A SIBLING’S CELEBRATORY REQUIEM: Balancing Sadness and Gladness

Funeral service of Holy Communion  for Victoria Ruth (nee Bartling) Bouman  was observed on the Fifth Day of Christmas, December 29, 2011, at Grace Lutheran Church, River Forest, Illinois.  My sister Victoria, eldest of six siblings,  was born  January 14, 1923 and died early morning Christmas Day.

How to frame a eulogy for my sister?  Really, very simple and straightforward . Victoria was gentle, kind, soft-spoken, most supportive of  her younger brother, when reaching young manhood most kindly complimentary. There is no instance that I can’t recollect any harshness or sibling rivalry or anger in our relationship.  Later years when each of us were raising our own family each of which became large extended families our occasional meeting at reunions, email exchange, phone calls were all characterized by supportive sibling connectedness and affection.  Victoria was beautiful. I recall as teenage young men, some five years younger than Victoria,  at Concordia College in Milwaukee on one occasion at an event  my buddy pointed to Victoria seated somewhat in front of us pointing toward her remarking how attractive she was.

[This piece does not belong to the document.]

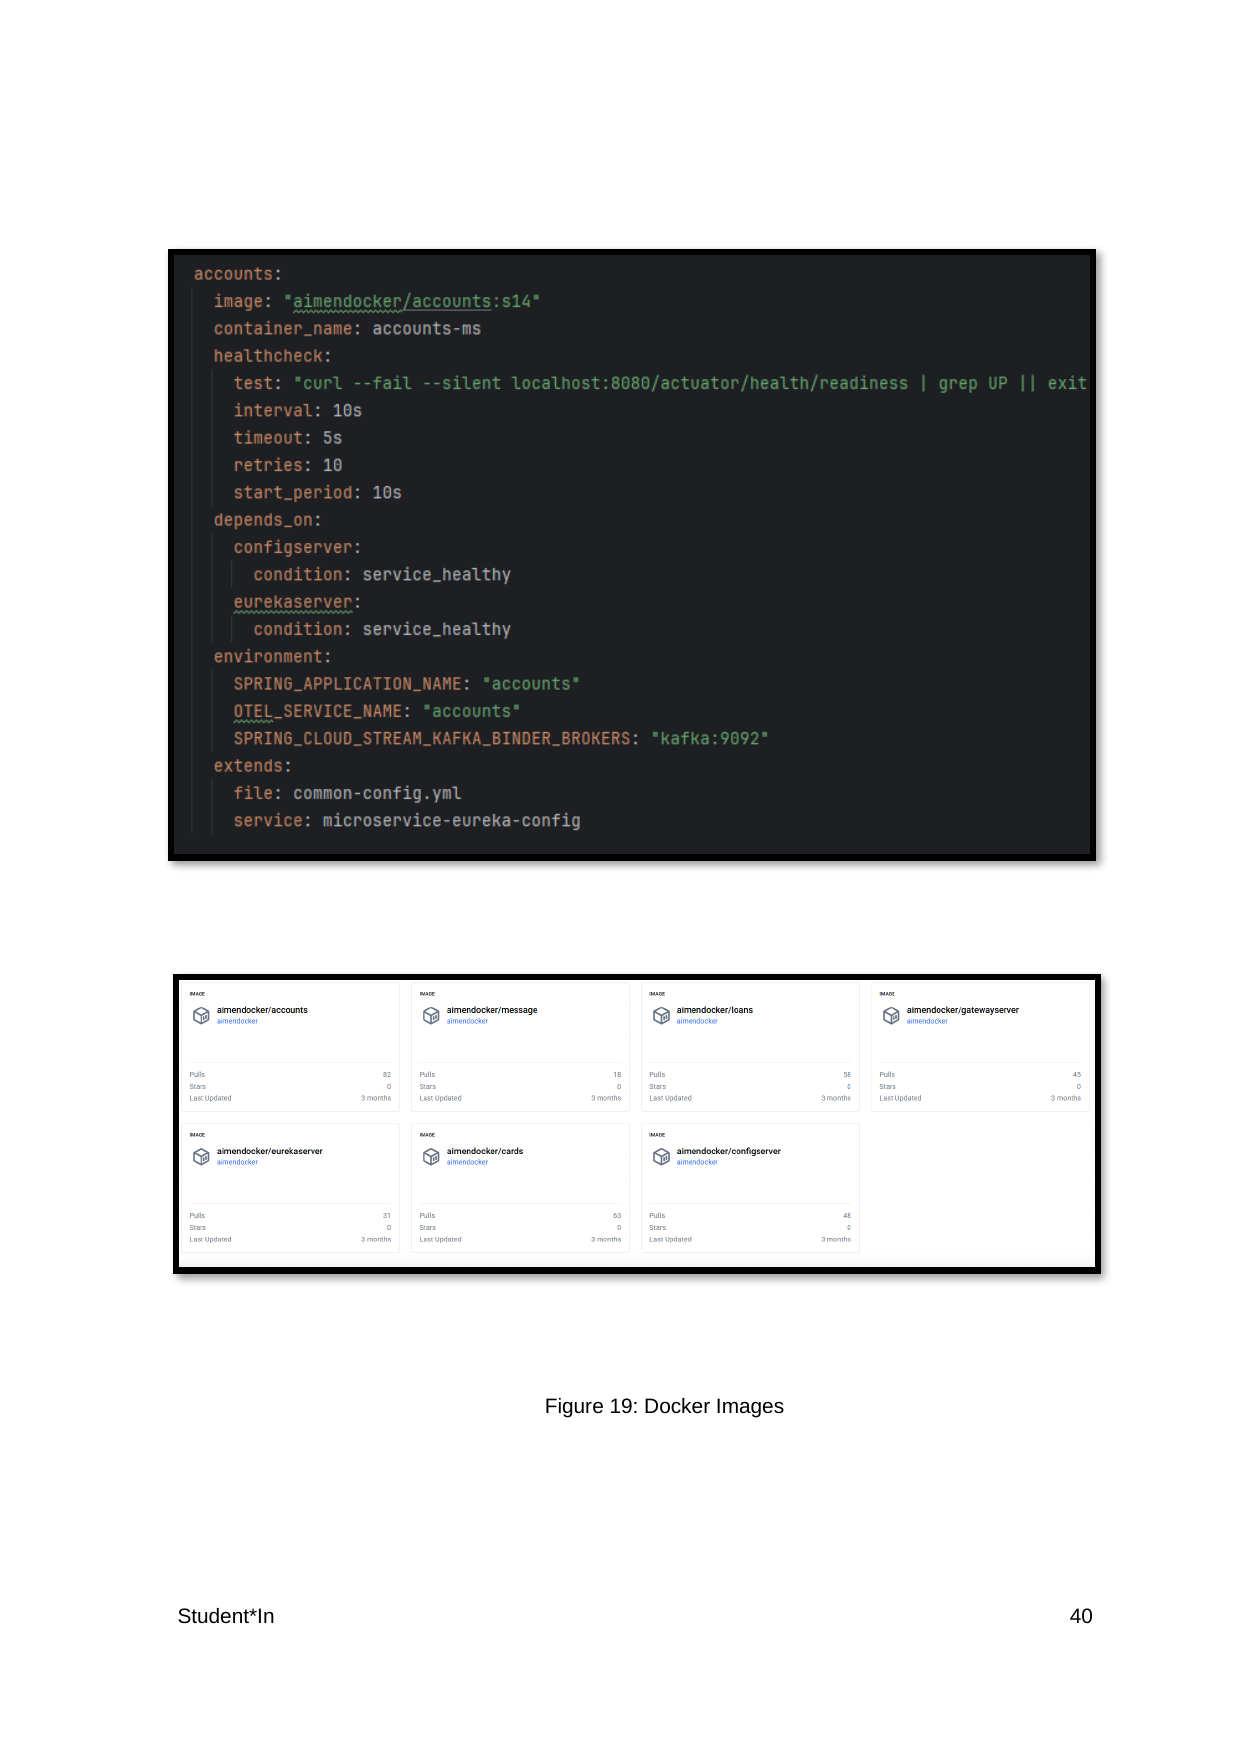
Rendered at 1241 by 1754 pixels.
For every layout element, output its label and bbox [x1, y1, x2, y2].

picture [174, 255, 1090, 854]
picture [179, 980, 1095, 1267]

My response:  “That’s my sister”.  She was very bright, articulate, with an element of humor added.  Certainly for me, and perhaps Victoria, it was a disappointment she never pursued higher education. The times, it seems, made that not possible. In its place she used wisdom and acquired knowledge in supporting a professionally renowned  husband  – organist, choir director,  choral setting and choral arranger and composer.  Paul and Victoria nurtured  five exceptionally accomplished children.  She was the beloved matriarch of a large clan where all “rise and call her blessed.”

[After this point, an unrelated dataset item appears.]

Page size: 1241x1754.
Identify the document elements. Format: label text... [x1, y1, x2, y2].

Having written the paragraph above on Dec. 30 I went to pick up the mail.  Among the cards was an envelope with  Ms Victoria Bouman return address sticker, post marked 2:30 pm Dec. 23. Needless to state I was deeply moved having already bidden her formal farewell at her memorial  service the day before (12/29). Her Christmas greeting to Ruth and myself was quintessentially Victoria. As eulogized above her lifelong relationship with her younger brother remained constant to the very end:   “gentle, kind, soft spoken…kindly supportive of her younger brother”.  She wrote in part, “ever since your note and clipping (MetroLutheran: Fred Bartling:  Grace, History and the Civil Rights Movement) arrived in early December I wanted to let you know how proud I am to be related to you! In your quiet way, with Ruth’s support, you have earned much, not the least of it the love of your students.”  She continues to describe her husbands rehabilitating from a serious fall.  In closing she speaks matter of factly regarding herself. “I”m OK, have arthritis in my lower back, so walking is difficult. Our family and Grace (church) folks are a great help. Enjoy your honors, it’s time. Love you both.  Vickie and Paul”  Her final words serve as a benediction and earthly farewell.

The death of a third sibling leaves one bereft in grief and sadness.  How comforting that in faith sadness finds balance in gladness. For me the key to her Memorial Service, carefully crafted by Paul,  came at the very beginning of the service. The organ prelude from Bach’s Cantata #106 declares: Gottes Zeit ist die allerbeste Zeit   (God’s time is the very best time). This was followed by Bach’s Aria from Cantata #106, Ich habe genug  (I have enough).  This aria has always profoundly moved me and resonated constantly in my consciousness traveling home.  Schlummert ein, ihr matten Augen, Fallet sanft und selig zu!   “Fall asleep, you weary eyes, Close softly and pleasantly!  World, I will not remain here any longer . . . But there, there I will see Sweet peace, quiet rest.”  Sister Victoria, then, along with brothers Walter and Paul celebrate the faith with us but “on another shore and in a greater light.”

ADDENDUM:  An email from niece Janet (Bouman) Peterson – 3 pm, 1/2/2012.

“I put it all together and realized something. A lady in the building talked to my sister (Helene) in the lobby a few days ago and said she met my mother at the mailboxes at 10ish on Thursday night (22nd), and she had one last letter she was getting in the mail. This lady talked about them “cavorting”  down there. We’ve been wondering who got that last letter. I’m so glad you shared and wrote of it.”

Published by profbartling1

Retired professor Concordia University, St. Paul, Mn. Taught mainly American History. Also taught in other areas of history, philosophy, and theology,

2 thoughts on “A SIBLING’S CELEBRATORY REQUIEM: Balancing Sadness and Gladness

  1. Dr. Bartling,

    Our deepest sympathies to you and your families at this time of loss. You are in our thoughts and prayers.

    Kathleen Hill-Kuehner
    Mark Kuehner

  2. Fred,

    My deepest sympathies to you and your family. As you so eloquently described her, what a heart-breaking loss indeed.